For those of you that might be called to adopt or foster – yes, it is hard and scary, full of unknowns and things that will break your heart, and it will require you to get uncomfortable. It will require you to say yes to things that might seem impossible from our human perspectives. While all this is true, saying yes to this call has completely changed my life and my perspective – for the better. I read once that fostering and adoption will cause you to give up your comfort, your routines, and your sense of security to give those very same things to a precious child of God who has never known them before. It will not be easy, but I promise you it will be worth it. These kids are worth it.  There is always room for more love in the family of God. If you think there is no way you could do something like this, you are probably right in your own strength, but you will be surprised what God can do with a willing and obedient spirit. If you feel Him asking you to step out in faith and open your home to a foster or adoptive child, please say yes. Just take one step. And then another. Every step of faith we take grows more faith in us to take the next one. Jennie Allen says that on the other side of godly risk is more of Him, and adoption and foster care is no exception. It moves the focus off of us and our inadequacies to Him and His ability to do more than we could ever imagine.

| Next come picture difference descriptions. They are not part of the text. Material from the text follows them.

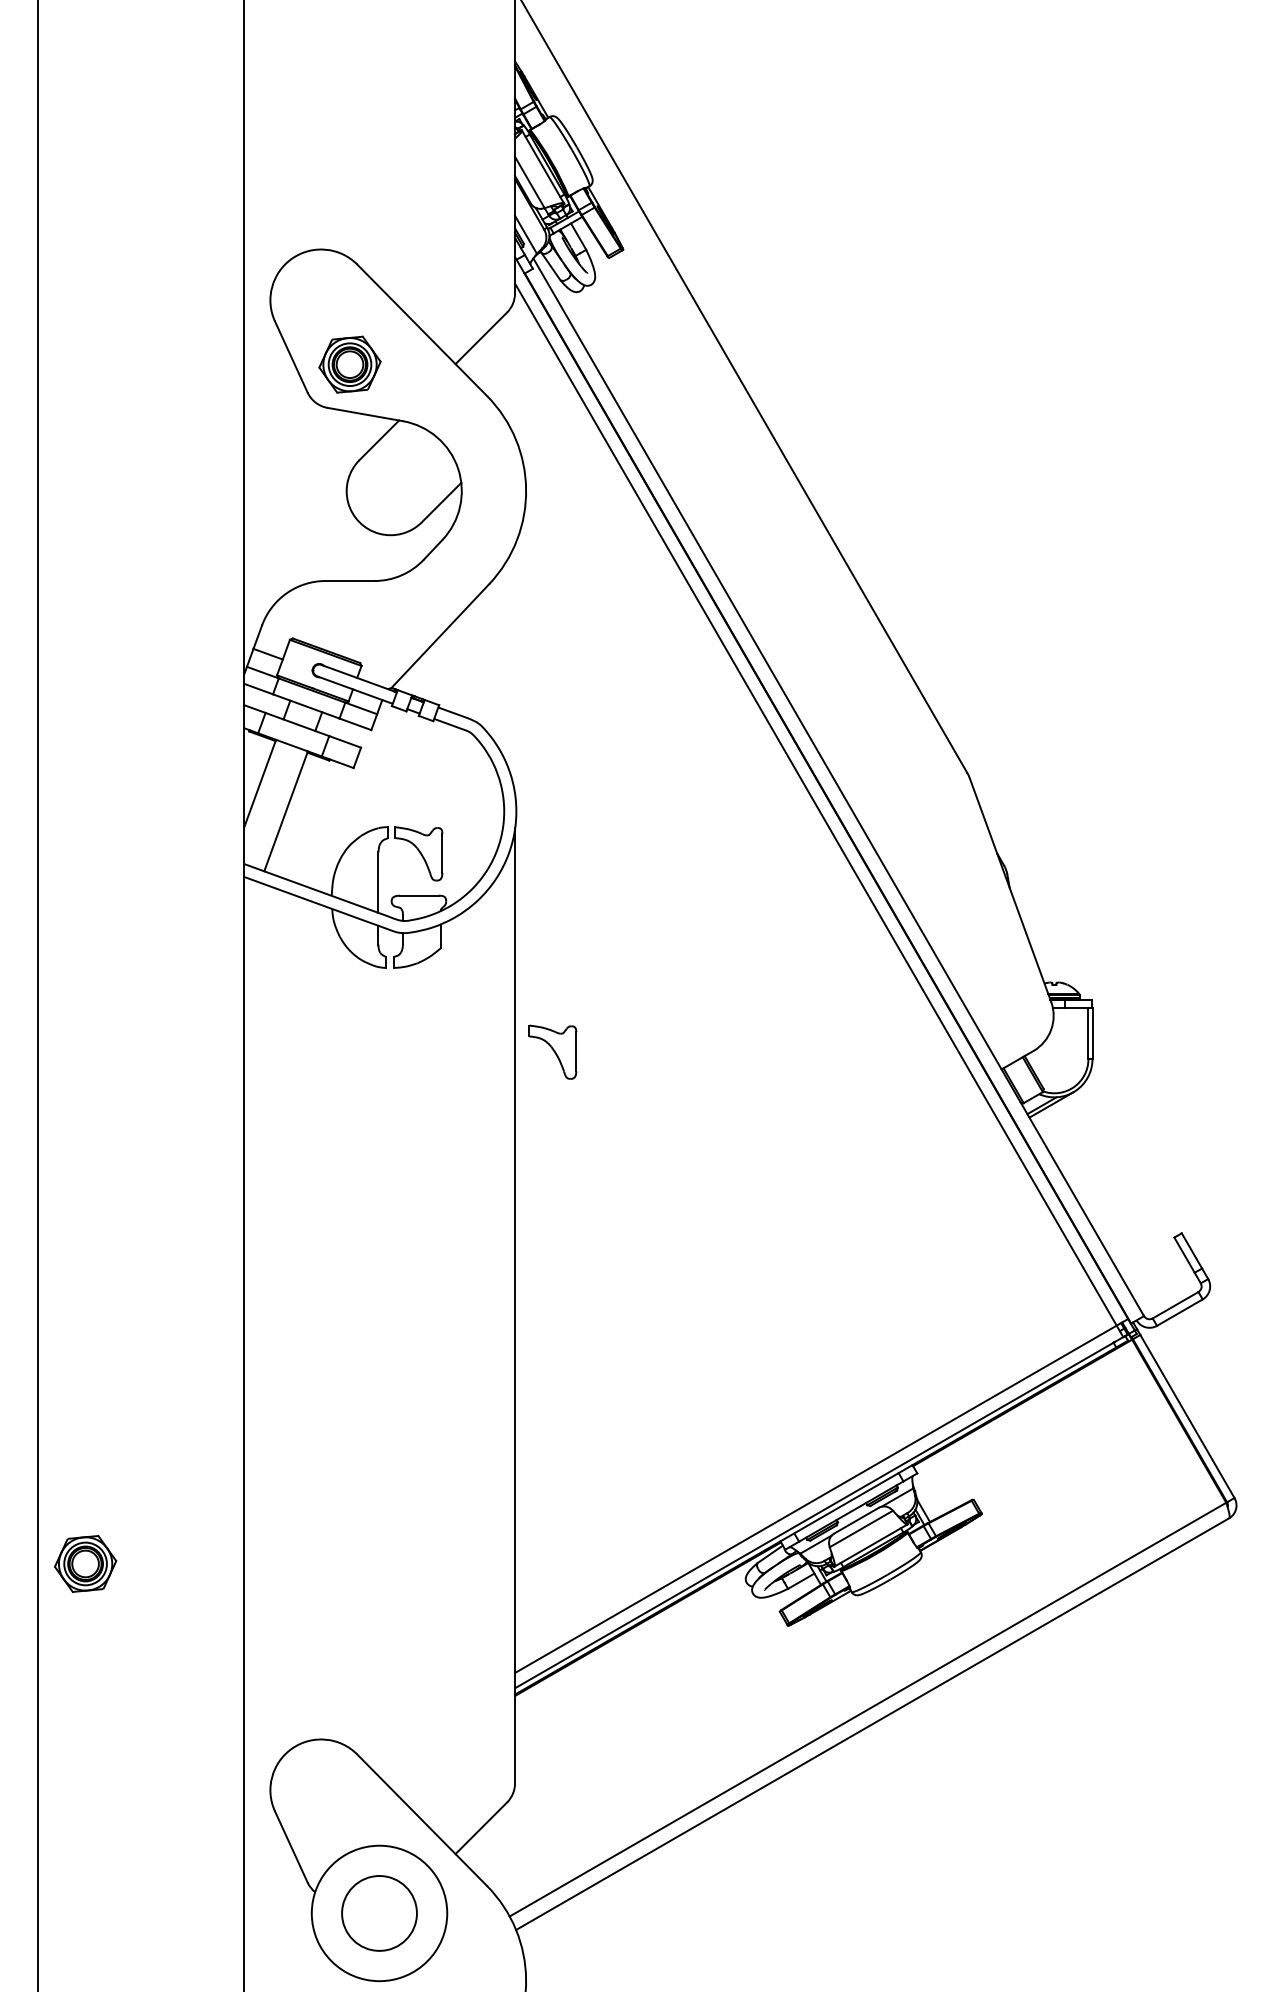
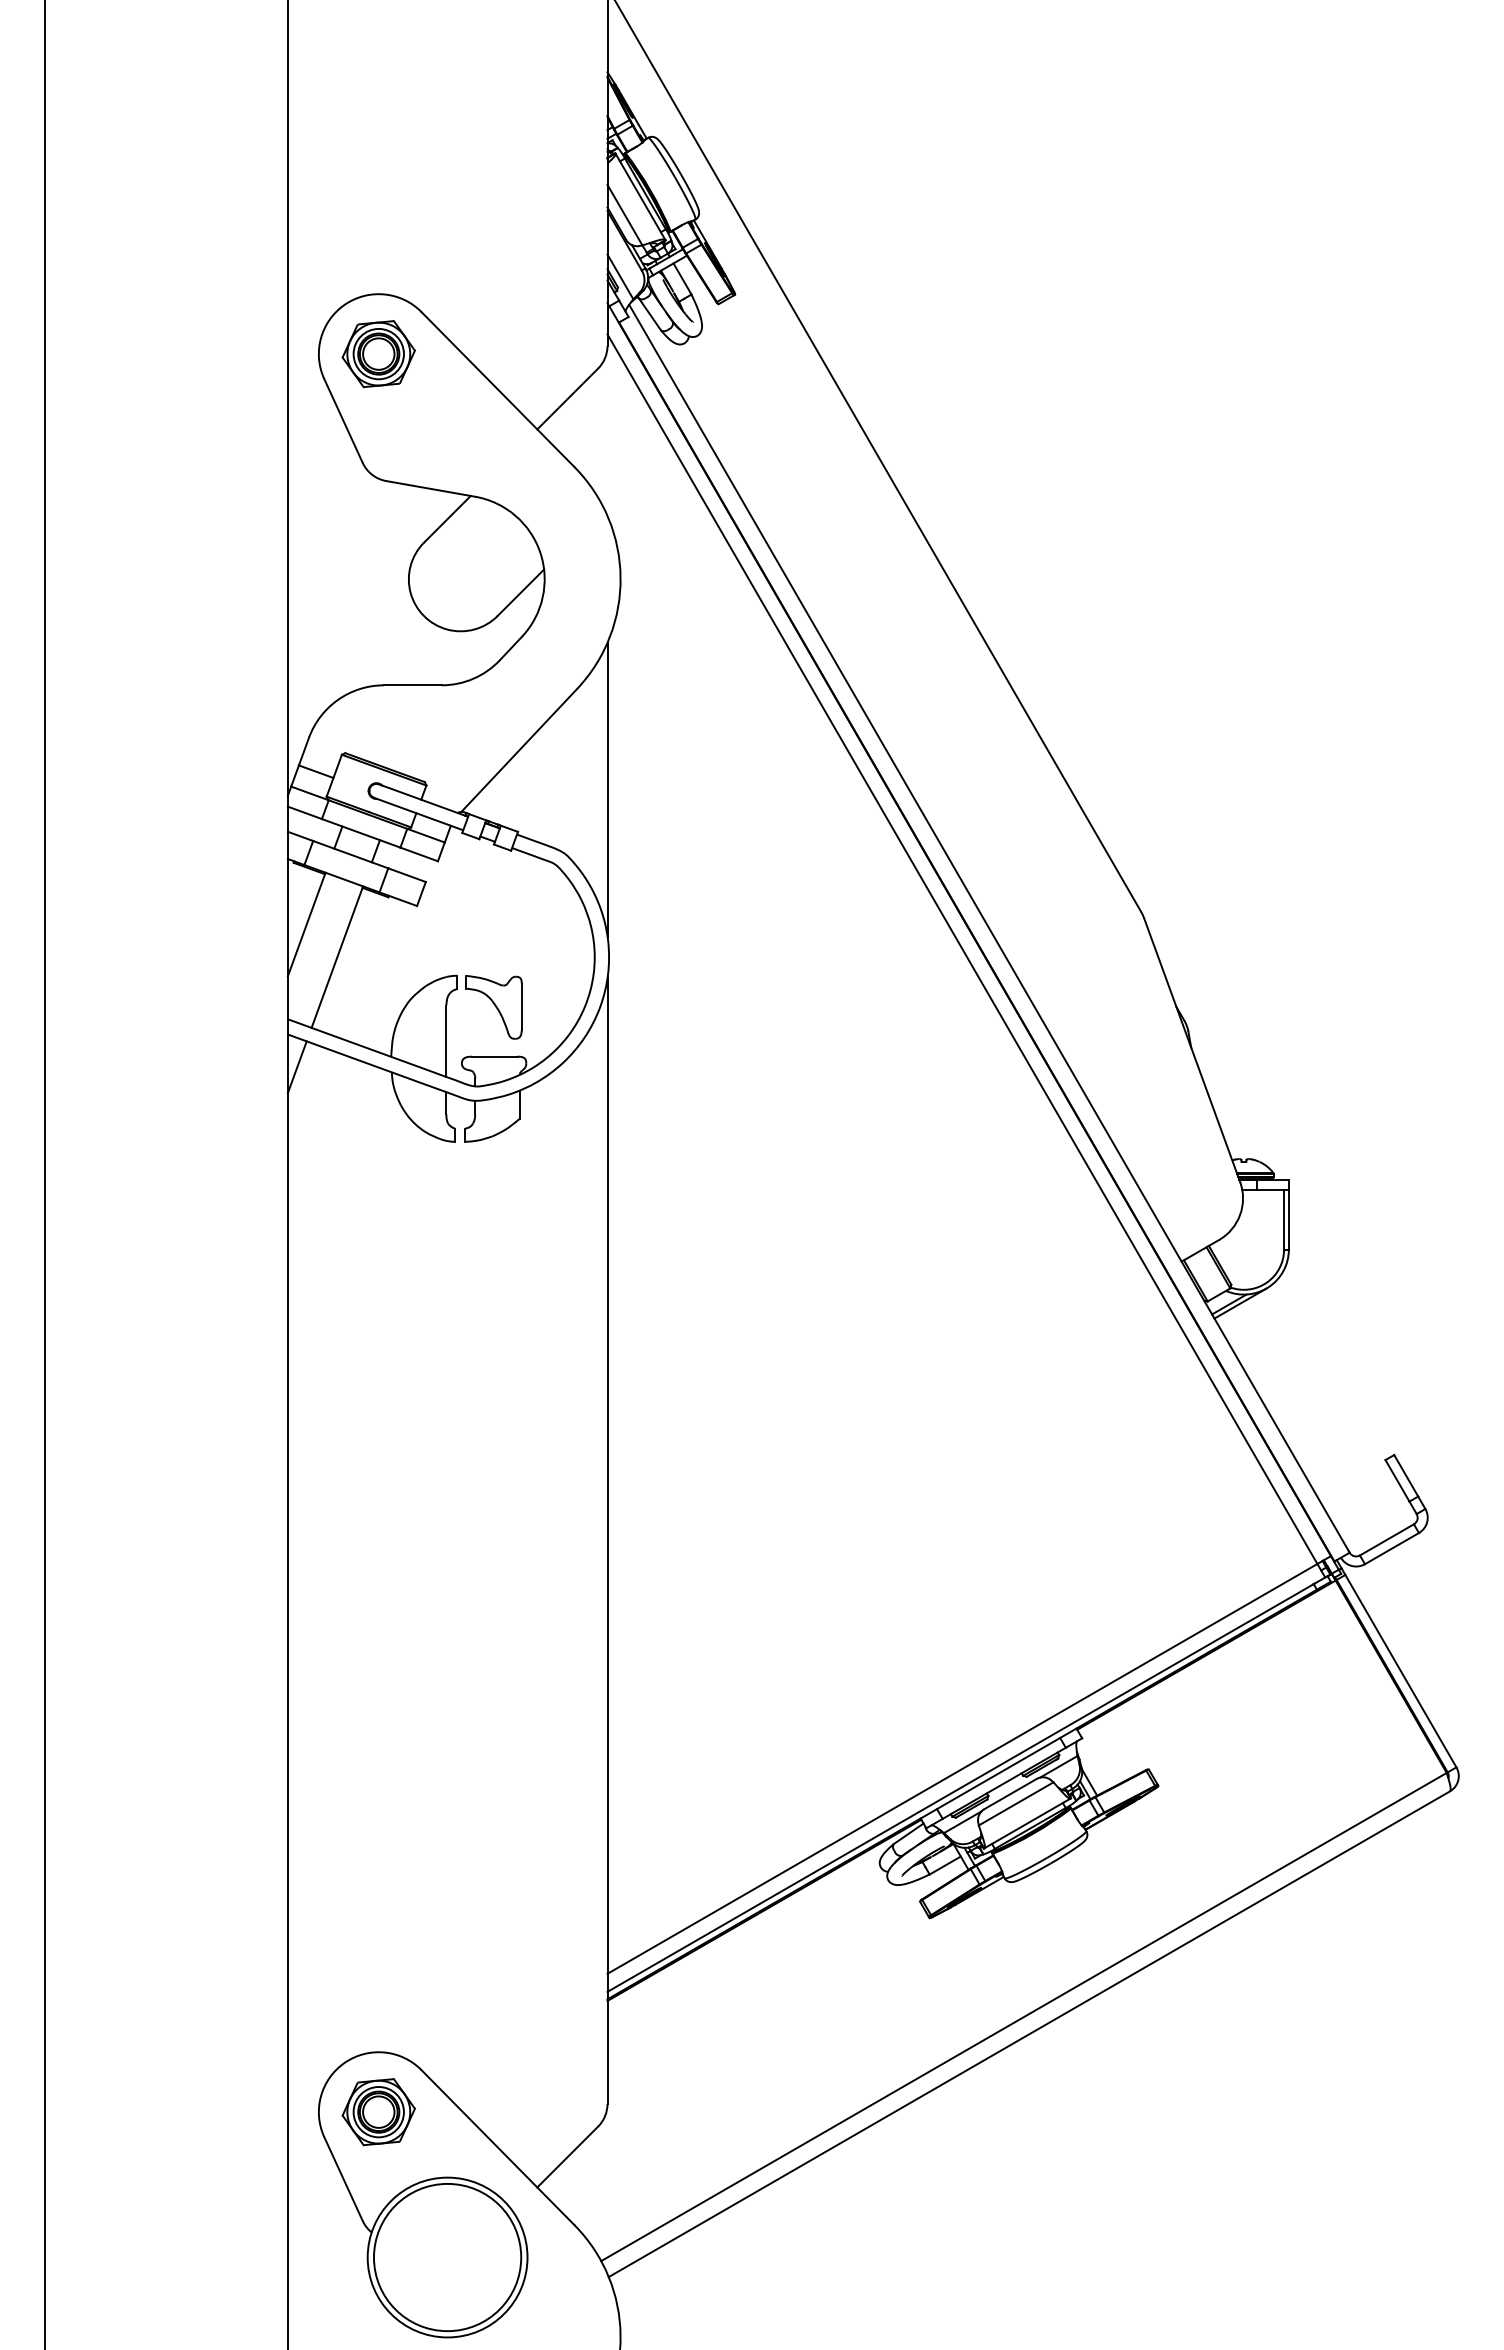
part: (349, 365) -> (378, 354), moved
line: (515, 669) -> (607, 789), added
line: (251, 904) -> (296, 1067), added
part: (552, 1052) -> (651, 1241), removed
part: (85, 1564) -> (378, 2112), moved
circle: (379, 1913) -> (447, 2257), size x1.67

We are not the same people we were before we took the first steps to pursue our son, who is amazing by the way. There is no one I know with a more sweet and gentle spirit than him. It crushes me to think that if we had let all the things that scared us about adoption keep us from saying yes, we would have missed knowing his precious soul. I am more aware of who God is, the way He works, and how much He loves each one of us. I am getting a better grasp on what He cares about and how that looks in the daily choices I make with my time and resources, and ultimately, I am continuing to learn more about why we are all here on this planet. We are not here to be comfortable or to build up treasures for our own selves that will one day rot away or to sit and safely soak forever as Pastor Paul says. We’re here to take courageous risks to invest in things that matter for eternity, and I know with all my heart that these children matter a great deal to Him, and they should matter a great deal to us – the body of Christ.